Badate che ho detto morto, non inutile.
Le sue vere funzioni iniziano quando si svuota il lumen cellulare. Ed ecco allora autostrade di minerali, succhi e umori aprirsi per portare, in un intrico di vene e arterie, nutrimento e vita al resto del corpo.
Trovatemi dunque un materiale capace di assolvere alla sua funzione fisiologica principale anche se morto.


Trovatemi un materiale organico, ma capace di resiste nei secoli senza decomporsi, all'interno di fusto e rami. Capace di sentire, io ne sono convinto, il dolore, e reagire ad esso con inaspettata prontezza. La sua compattezza lo autosostiene sotto il suo stesso peso, ma l'estrema elasticità gli permette di non schiantare durante un temporale. Se delle forze persistono insistenti tra gli aghi della sua chioma, lui si adatta, e reagendo, rinforza il lato opposto a dove la forza poggia, ma se la stessa forza preme sulla chioma quando le foglie ingialliscono, allora tenace il legno accresce maggiormente da quel lato, tendendo tiranti e controventature.

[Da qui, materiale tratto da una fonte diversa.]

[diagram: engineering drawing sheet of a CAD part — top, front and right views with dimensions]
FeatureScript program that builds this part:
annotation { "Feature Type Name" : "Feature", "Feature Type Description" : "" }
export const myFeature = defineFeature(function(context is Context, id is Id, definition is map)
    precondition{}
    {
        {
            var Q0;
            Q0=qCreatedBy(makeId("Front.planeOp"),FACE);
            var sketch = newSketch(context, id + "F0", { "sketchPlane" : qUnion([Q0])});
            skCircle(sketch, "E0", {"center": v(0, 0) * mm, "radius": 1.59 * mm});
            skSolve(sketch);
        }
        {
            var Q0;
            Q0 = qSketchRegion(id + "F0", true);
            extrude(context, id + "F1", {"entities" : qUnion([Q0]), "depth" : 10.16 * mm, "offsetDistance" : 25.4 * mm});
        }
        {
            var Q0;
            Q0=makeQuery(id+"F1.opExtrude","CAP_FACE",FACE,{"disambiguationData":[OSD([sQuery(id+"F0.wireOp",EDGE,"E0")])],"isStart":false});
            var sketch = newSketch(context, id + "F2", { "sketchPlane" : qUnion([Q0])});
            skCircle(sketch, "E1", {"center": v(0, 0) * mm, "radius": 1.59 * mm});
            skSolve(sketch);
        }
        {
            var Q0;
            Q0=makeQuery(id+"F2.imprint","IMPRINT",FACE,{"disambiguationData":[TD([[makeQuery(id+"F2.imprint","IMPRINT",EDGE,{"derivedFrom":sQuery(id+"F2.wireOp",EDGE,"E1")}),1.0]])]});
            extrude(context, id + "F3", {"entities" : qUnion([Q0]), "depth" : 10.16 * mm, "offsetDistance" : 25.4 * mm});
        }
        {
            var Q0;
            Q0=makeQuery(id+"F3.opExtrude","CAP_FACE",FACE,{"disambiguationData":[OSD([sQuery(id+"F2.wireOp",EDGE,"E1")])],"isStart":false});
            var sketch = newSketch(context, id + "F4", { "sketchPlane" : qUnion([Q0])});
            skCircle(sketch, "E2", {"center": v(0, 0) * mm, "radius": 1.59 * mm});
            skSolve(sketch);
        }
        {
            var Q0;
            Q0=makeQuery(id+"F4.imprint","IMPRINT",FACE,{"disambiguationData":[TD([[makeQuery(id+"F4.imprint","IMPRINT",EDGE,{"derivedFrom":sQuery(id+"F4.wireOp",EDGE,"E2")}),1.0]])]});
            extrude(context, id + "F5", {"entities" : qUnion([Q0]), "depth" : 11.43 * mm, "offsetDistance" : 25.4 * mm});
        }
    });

Trovatemi ancora, se ne siete capaci, un materiale, lo stesso, che sia casa, rifugio, substrato, cibo, energia per altre miriadi di esseri viventi dopo la sua sconfitta.
Il vecchio boscaiolo sa come procurarsi questo materiale, sa svincolare quella trave che, contro Natura, sta conficcata nel terreno e si protende al cielo. Contro Natura, dico, perché innaturale è costruire una fortezza così apparentemente instabile, e investire così tanta energia per salire più in alto quando poi, prima o poi, si dovrà cadere. L'avidità, ripeto, e forse un po' di testardaggine, ha però fin'ora dato ragione alle piante.

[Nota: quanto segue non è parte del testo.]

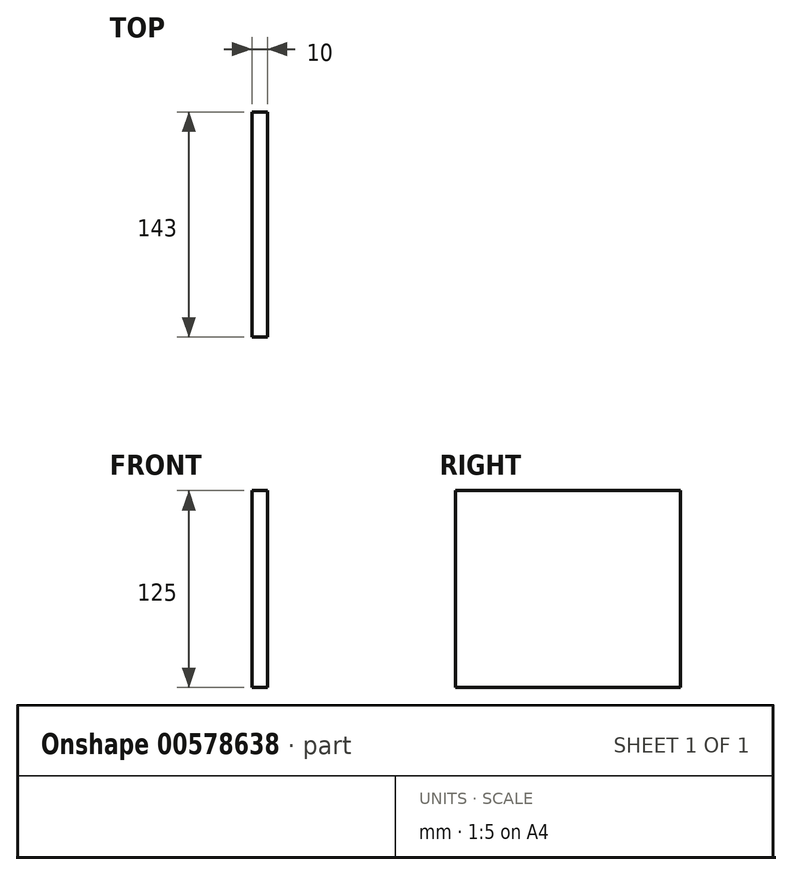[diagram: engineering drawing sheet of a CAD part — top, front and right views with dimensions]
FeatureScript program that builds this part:
annotation { "Feature Type Name" : "Feature", "Feature Type Description" : "" }
export const myFeature = defineFeature(function(context is Context, id is Id, definition is map)
    precondition{}
    {
        {
            var Q0;
            Q0=qCreatedBy(makeId("Right.planeOp"),FACE);
            var sketch = newSketch(context, id + "F0", { "sketchPlane" : qUnion([Q0])});
            skLineSegment(sketch, "E0.bottom", {"start": v(0, 0) * mm, "end": v(143, 0) * mm});
            skLineSegment(sketch, "E0.top", {"start": v(0, -125) * mm, "end": v(143, -125) * mm});
            skLineSegment(sketch, "E0.left", {"start": v(0, 0) * mm, "end": v(0, -125) * mm});
            skLineSegment(sketch, "E0.right", {"start": v(143, 0) * mm, "end": v(143, -125) * mm});
            skSolve(sketch);
        }
        {
            var Q0;
            Q0 = qSketchRegion(id + "F0", true);
            extrude(context, id + "F1", {"entities" : qUnion([Q0]), "depth" : 10 * mm, "offsetDistance" : 25 * mm});
        }
    });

Col legno si costruiscono attrezzi, che costruiscono case, che costruiscono famiglie. E il falegname sa che non si deve usare la betulla per alzare una staccionata o ricavar le scandole per il tetto, né si può usare il maggiociondolo per le stoviglie della cucina. E' poco consigliabile pure usare il salice per cucinare o riscaldare, o la quercia per i manici delle scuri. Quest'ultima è perfetta invece per farne botti, o l'ossatura dei carri.
Ma in fondo non è sempre e solo legno?


E anche dopo averlo tagliato con la luna calante, segato scrupolosamente in tavole e travi, fatto pazientemente essiccare al pusterno dove la brezza costante ne irrigidisce la fibre che si spaccano in lunghi cretti longitudinali, non è forse il legno l'unico materiale che continua muoversi in un eterno respiro che segue l'andamento dell'umidità e della temperatura dell'aria che lo circonda?


Trovatemi un materiale, che faccia rallentare il ritmo della vita delle persone che abitano una casa di cui ne siano fatti i muri, il pavimento e il tetto, ma che alle stesse persone faccia balzare in cuore in gola di fronte ad una scultura ben riuscita, un oggetto che porta ricordi.

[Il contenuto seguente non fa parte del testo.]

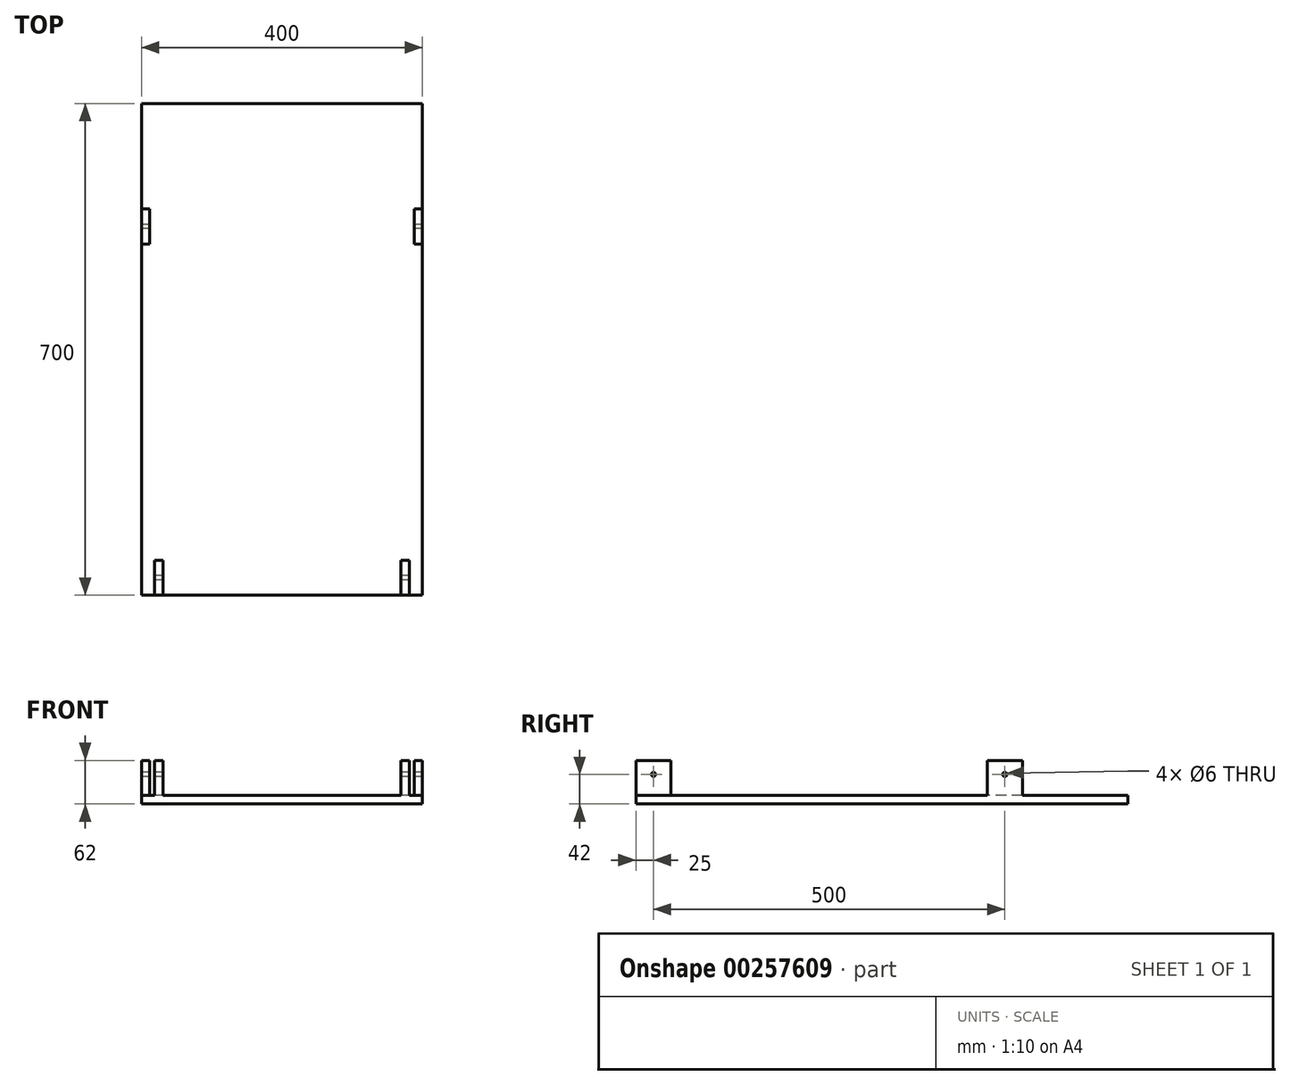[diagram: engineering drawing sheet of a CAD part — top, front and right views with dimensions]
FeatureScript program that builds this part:
annotation { "Feature Type Name" : "Feature", "Feature Type Description" : "" }
export const myFeature = defineFeature(function(context is Context, id is Id, definition is map)
    precondition{}
    {
        {
            var Q0;
            Q0=qCreatedBy(makeId("Front.planeOp"),FACE);
            var sketch = newSketch(context, id + "F0", { "sketchPlane" : qUnion([Q0])});
            skLineSegment(sketch, "E0.bottom", {"start": v(0, 0) * mm, "end": v(400, 0) * mm});
            skLineSegment(sketch, "E0.top", {"start": v(0, 12) * mm, "end": v(400, 12) * mm});
            skLineSegment(sketch, "E0.left", {"start": v(0, 0) * mm, "end": v(0, 12) * mm});
            skLineSegment(sketch, "E0.right", {"start": v(400, 0) * mm, "end": v(400, 12) * mm});
            skSolve(sketch);
        }
        {
            var Q0;
            Q0=makeQuery(id+"F0.imprint","IMPRINT",FACE,{"disambiguationData":[TD([[makeQuery(id+"F0.imprint","IMPRINT",EDGE,{"derivedFrom":sQuery(id+"F0.wireOp",EDGE,"E0.bottom")}),1.0]])]});
            extrude(context, id + "F1", {"entities" : qUnion([Q0]), "oppositeDirection" : true, "depth" : 700 * mm});
        }
        {
            var Q0;
            Q0=makeQuery(id+"F1.opExtrude","SWEPT_FACE",FACE,{"disambiguationData":[OSD([sQuery(id+"F0.wireOp",EDGE,"E0.top")])]});
            var sketch = newSketch(context, id + "F2", { "sketchPlane" : qUnion([Q0])});
            skLineSegment(sketch, "E1.bottom", {"start": v(31, 0) * mm, "end": v(19, 0) * mm});
            skLineSegment(sketch, "E1.top", {"start": v(31, 50) * mm, "end": v(19, 50) * mm});
            skLineSegment(sketch, "E1.left", {"start": v(31, 0) * mm, "end": v(31, 50) * mm});
            skLineSegment(sketch, "E1.right", {"start": v(19, 0) * mm, "end": v(19, 50) * mm});
            skLineSegment(sketch, "E2.bottom", {"start": v(381, 0) * mm, "end": v(369, 0) * mm});
            skLineSegment(sketch, "E2.top", {"start": v(381, 50) * mm, "end": v(369, 50) * mm});
            skLineSegment(sketch, "E2.left", {"start": v(381, 0) * mm, "end": v(381, 50) * mm});
            skLineSegment(sketch, "E2.right", {"start": v(369, 0) * mm, "end": v(369, 50) * mm});
            skLineSegment(sketch, "E3.bottom", {"start": v(0, 550) * mm, "end": v(12, 550) * mm});
            skLineSegment(sketch, "E3.top", {"start": v(0, 500) * mm, "end": v(12, 500) * mm});
            skLineSegment(sketch, "E3.left", {"start": v(0, 550) * mm, "end": v(0, 500) * mm});
            skLineSegment(sketch, "E3.right", {"start": v(12, 550) * mm, "end": v(12, 500) * mm});
            skLineSegment(sketch, "E4.bottom", {"start": v(388, 550) * mm, "end": v(400, 550) * mm});
            skLineSegment(sketch, "E4.top", {"start": v(388, 500) * mm, "end": v(400, 500) * mm});
            skLineSegment(sketch, "E4.left", {"start": v(388, 550) * mm, "end": v(388, 500) * mm});
            skLineSegment(sketch, "E4.right", {"start": v(400, 550) * mm, "end": v(400, 500) * mm});
            skSolve(sketch);
        }
        {
            var Q0;
            Q0 = qSketchRegion(id + "F2", true);
            extrude(context, id + "F3", {"entities" : qUnion([Q0]), "operationType" : NewBodyOperationType.ADD, "depth" : 50 * mm});
        }
        {
            var Q0;
            Q0=makeQuery(id+"F3.opExtrude","SWEPT_FACE",FACE,{"disambiguationData":[OSD([sQuery(id+"F2.wireOp",EDGE,"E1.right")])]});
            var sketch = newSketch(context, id + "F4", { "sketchPlane" : qUnion([Q0])});
            skCircle(sketch, "E5", {"center": v(-25, 42) * mm, "radius": 3 * mm});
            skCircle(sketch, "E6", {"center": v(-525, 42) * mm, "radius": 3 * mm});
            skSolve(sketch);
        }
        {
            var Q0;
            Q0 = qSketchRegion(id + "F4", true);
            extrude(context, id + "F5", {"entities" : qUnion([Q0]), "operationType" : NewBodyOperationType.REMOVE, "endBound" : BoundingType.THROUGH_ALL, "oppositeDirection" : true, "depth" : 25 * mm, "hasSecondDirection" : true, "secondDirectionBound" : SecondDirectionBoundingType.THROUGH_ALL, "secondDirectionOppositeDirection" : false, "secondDirectionDepth" : 25 * mm});
        }
    });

Trovatemi un materiale dove fareste dormire, con la serenità di chi veglia, tanto il vostro bimbo la sera, quanto il vostro vecchio padre all'ombra dell'ultimo cipresso.

Se Dafne pregò il padre di trovare nelle fattezze di pianta la sua salvezza, io prego di trovare un giorno nel legno la mia:


...vix prece finita torpor gravis occupat artus,
mollia cingitur tenui praecordia LIBRO;
in forndem crines, in ramos bracchia crescunt
pes modo tam velox pigris radicibus haeret

E i chiodi di Cristo non furono forse piantati nel legno?